## Try it
From the text on the Steelers' pass rush, list every Steelers player it names.
[Text Boundary: Start]
Steelers focus – bring the heat: The success of the Steelers' pass rush comes from a group effort as opposed to a single star, and that can cause matchup issues across the board.
The Steelers are tied for second in the league with 24 sacks, and they've done it with what looks like a relay race to the quarterback. Three players are tied for the team lead. Cameron Heyward, Vince Williams and rookie T.J. Watt all have four sacks. Bud Dupree and Anthony Chickillo are next with three.
Adding to the Lions' challenge of protecting quarterback Matthew Stafford is that the Steelers get pressure from both levels of the front seven in their 3-4 alignment. Heyward is at left end. Watt and Dupree are the outside linebackers, and Williams is inside. Chickillo, a backup, also plays outside.
Not to be overlooked is Ryan Shazier, a fourth-year starter at inside linebacker who is coming off a Pro Bowl season. Shazier doesn't have a sack, but he's done everything else – five passes defensed, two interceptions, two forced fumbles, a fumble recovery and a team-high 41 tackles.
"There's no one guy to really clue in on," Stafford said when asked about the Steelers' pass rush. "They've got quite a few. Both their inside linebackers are good blitzers, too. Their guys off the edge do a great job. Their guys in the middle push the pocket.
"It goes hand in hand. They cover receivers, make quarterbacks hold the ball – they're going to get there. And every once in a while, they just get there on their own."
[Text Boundary: End]
[Supplied information Boundary: Start]
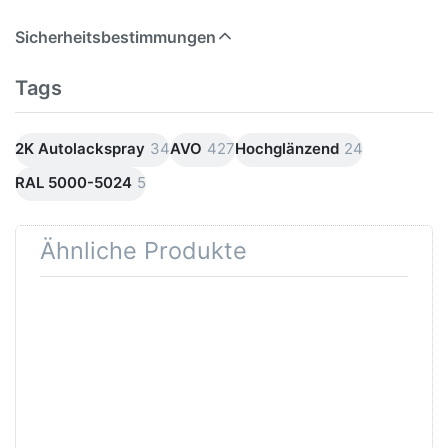
Sicherheitsbestimmungen
Tags
2K Autolackspray
34
AVO
427
Hochglänzend
24
RAL 5000-5024
5
Ähnliche Produkte
Drücken Sie
Drücken
ENTER für
Sie
mehr
ENTER
Optionen zu
für mehr
SprayMax
Optionen
Kunststoff-
zu
Haftvermittler
SprayMax
Spray 400ml
Handgriff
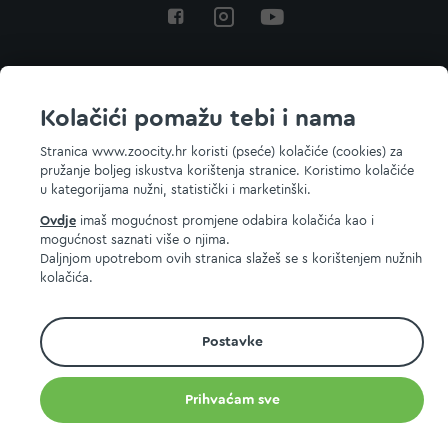
Povratak na vrh
Kolačići pomažu tebi i nama
Stranica www.zoocity.hr koristi (pseće) kolačiće (cookies) za
pružanje boljeg iskustva korištenja stranice. Koristimo kolačiće
© 2026 ZOOCITY. Sva prava zadržana.
u kategorijama nužni, statistički i marketinški.
Ovdje
imaš mogućnost promjene odabira kolačića kao i
mogućnost saznati više o njima.
Daljnjom upotrebom ovih stranica slažeš se s korištenjem nužnih
kolačića.
Postavke
Prihvaćam sve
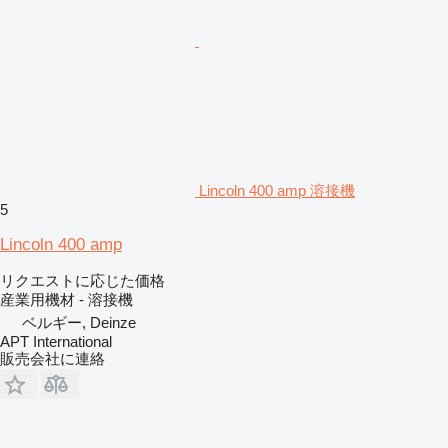
Lincoln 400 amp 溶接機
5
Lincoln 400 amp
リクエストに応じた価格
産業用機材 - 溶接機
ベルギー, Deinze
APT International
販売会社に連絡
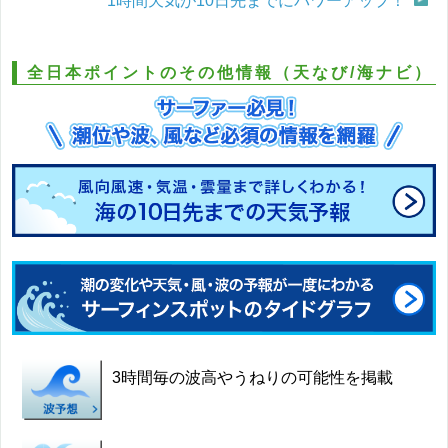
1時間天気が10日先までにパワーアップ！
全日本ポイントのその他情報（天なび/海ナビ）
3時間毎の波高やうねりの可能性を掲載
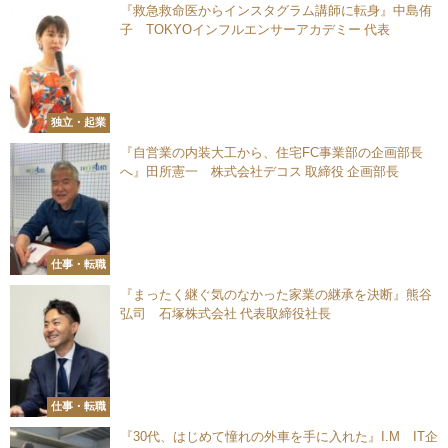
『救急救命医からインスタグラム講師に転身』中島侑
子 TOKYOインフルエンサーアカデミー 代表
独立・起業
『自営業の内装大工から、住宅FC事業部の企画部長
へ』田所憲一 株式会社デコス 取締役 企画部長
仕事・転職
『まったく継ぐ気のなかった家業の継承を決断』熊谷
弘司 石塚株式会社 代表取締役社長
仕事・転職
『30代、はじめて憧れの外車を手に入れた』I.M IT企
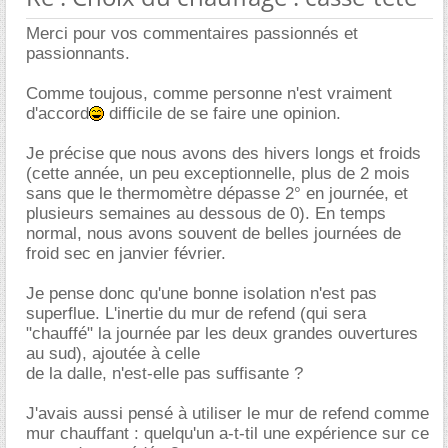
Merci pour vos commentaires passionnés et
passionnants.
Comme toujous, comme personne n'est vraiment
d'accord
difficile de se faire une opinion.
Je précise que nous avons des hivers longs et froids
(cette année, un peu exceptionnelle, plus de 2 mois
sans que le thermomètre dépasse 2° en journée, et
plusieurs semaines au dessous de 0). En temps
normal, nous avons souvent de belles journées de
froid sec en janvier février.
Je pense donc qu'une bonne isolation n'est pas
superflue. L'inertie du mur de refend (qui sera
"chauffé" la journée par les deux grandes ouvertures
au sud), ajoutée à celle
de la dalle, n'est-elle pas suffisante ?
J'avais aussi pensé à utiliser le mur de refend comme
mur chauffant : quelqu'un a-t-til une expérience sur ce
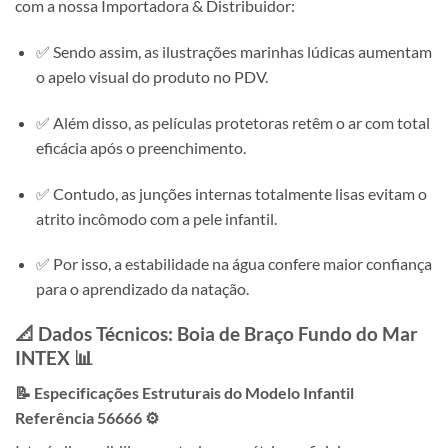
com a nossa Importadora & Distribuidor:
✅ Sendo assim, as ilustrações marinhas lúdicas aumentam
o apelo visual do produto no PDV.
✅ Além disso, as películas protetoras retêm o ar com total
eficácia após o preenchimento.
✅ Contudo, as junções internas totalmente lisas evitam o
atrito incômodo com a pele infantil.
✅ Por isso, a estabilidade na água confere maior confiança
para o aprendizado da natação.
📐 Dados Técnicos: Boia de Braço Fundo do Mar
INTEX
📊
📝 Especificações Estruturais do Modelo Infantil
Referência 56666 ⚙️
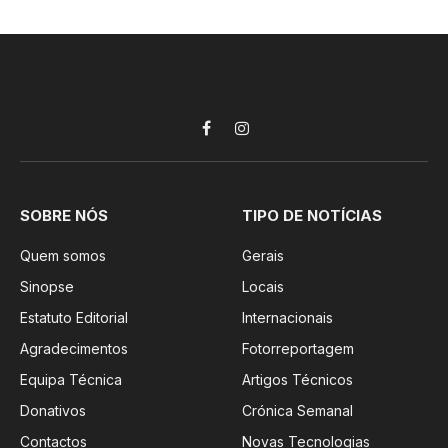
Facebook
Instagram
SOBRE NÓS
TIPO DE NOTÍCIAS
Quem somos
Gerais
Sinopse
Locais
Estatuto Editorial
Internacionais
Agradecimentos
Fotorreportagem
Equipa Técnica
Artigos Técnicos
Donativos
Crónica Semanal
Contactos
Novas Tecnologias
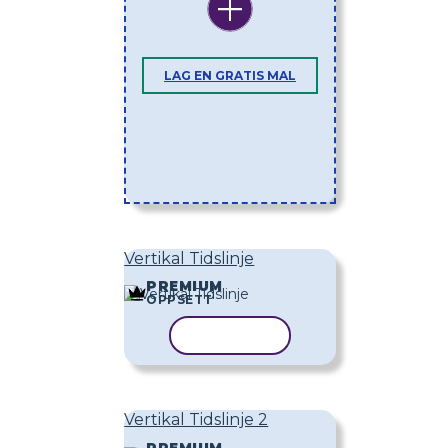
LAG EN GRATIS MAL
Vertikal Tidslinje
PREMIUM
OPPSETT
KOPIER MAL
Vertikal Tidslinje 2
PREMIUM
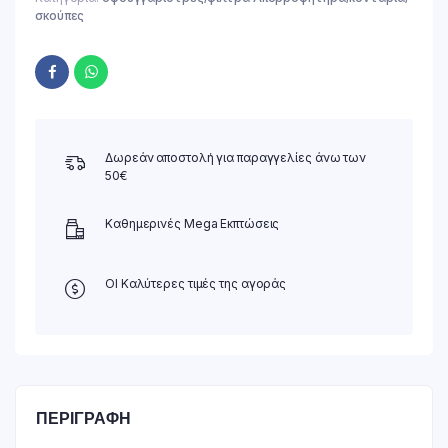
σκούπες
Δωρεάν αποστολή για παραγγελίες άνω των
50€
Καθημερινές Mega Εκπτώσεις
ΟΙ Καλύτερες τιμές της αγοράς
ΠΕΡΙΓΡΑΦΉ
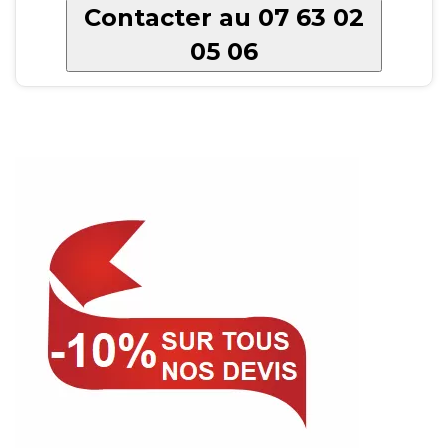
Contacter au 07 63 02
05 06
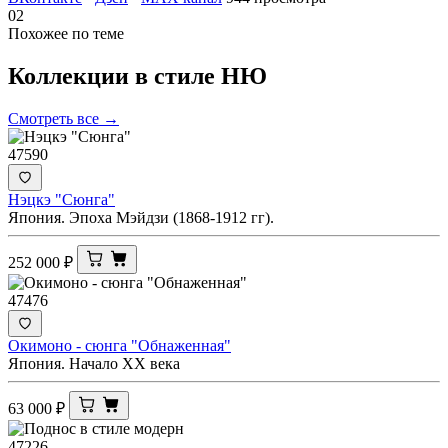
02
Похожее по теме
Коллекции в стиле
НЮ
Смотреть все →
47590
Нэцкэ "Сюнга"
Япония. Эпоха Мэйдзи (1868-1912 гг).
252 000
₽
47476
Окимоно - сюнга "Обнаженная"
Япония. Начало XX века
63 000
₽
47226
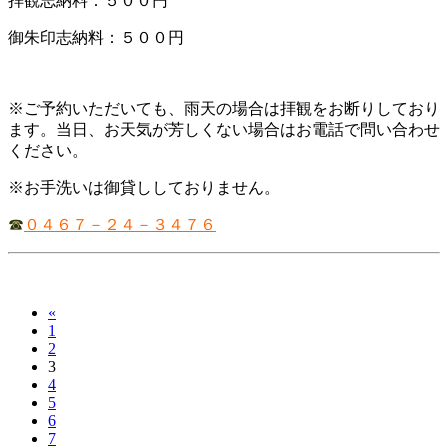
拝観志納料：５００円
御朱印志納料：５００円
※ご予約いただいても、雨天の場合は拝観をお断りしており
ます。当日、お天気が芳しくない場合はお電話で問い合わせ
ください。
※お手洗いは御貸ししておりません。
☎
０４６７－２４－３４７６
«
1
2
3
4
5
6
7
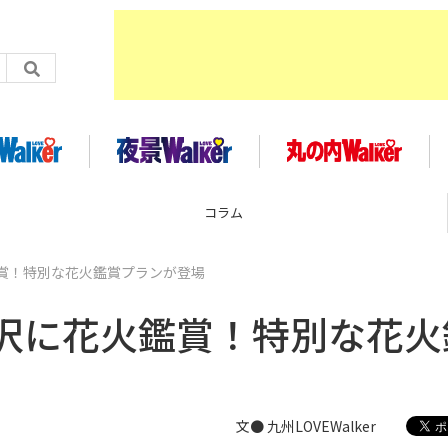
コラム
賞！特別な花火鑑賞プランが登場
沢に花火鑑賞！特別な花火
文● 九州LOVEWalker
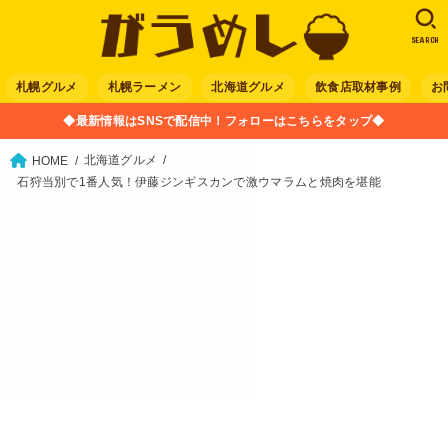
SEARCH
札幌グルメ
札幌ラーメン
北海道グルメ
飲食店取材事例
お
◆最新情報はSNSで配信中！フォローはこちらをタップ◆
北海道グルメ
HOME
石狩当別で1番人気！伊藤ジンギスカンで激ウマラムと焼肉を堪能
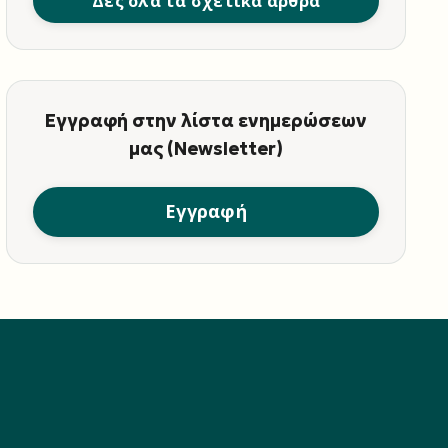
Δες όλα τα σχετικά άρθρα
Εγγραφή στην λίστα ενημερώσεων
μας (Newsletter)
Εγγραφή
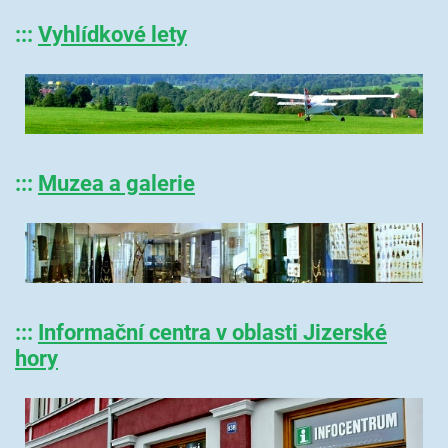
:::
Vyhlídkové lety
:::
Muzea a galerie
:::
Informační centra v oblasti Jizerské
hory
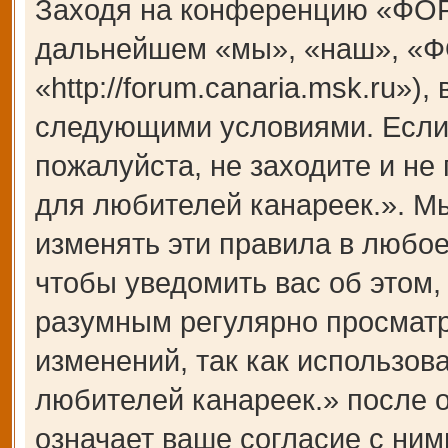
Заходя на конференцию «ФОР
дальнейшем «мы», «наш», «Ф
«http://forum.canaria.msk.ru»)
следующими условиями. Если 
пожалуйста, не заходите и 
для любителей канареек.». М
изменять эти правила в любое
чтобы уведомить вас об этом,
разумным регулярно просматри
изменений, так как использ
любителей канареек.» после 
означает ваше согласие с ним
[Supplied information Boundary: End]
## Output for this exercise
Cameron Heyward, Vince Williams, T.J. Watt, Bud Dupree, Anthony Chickillo, Ryan Shazier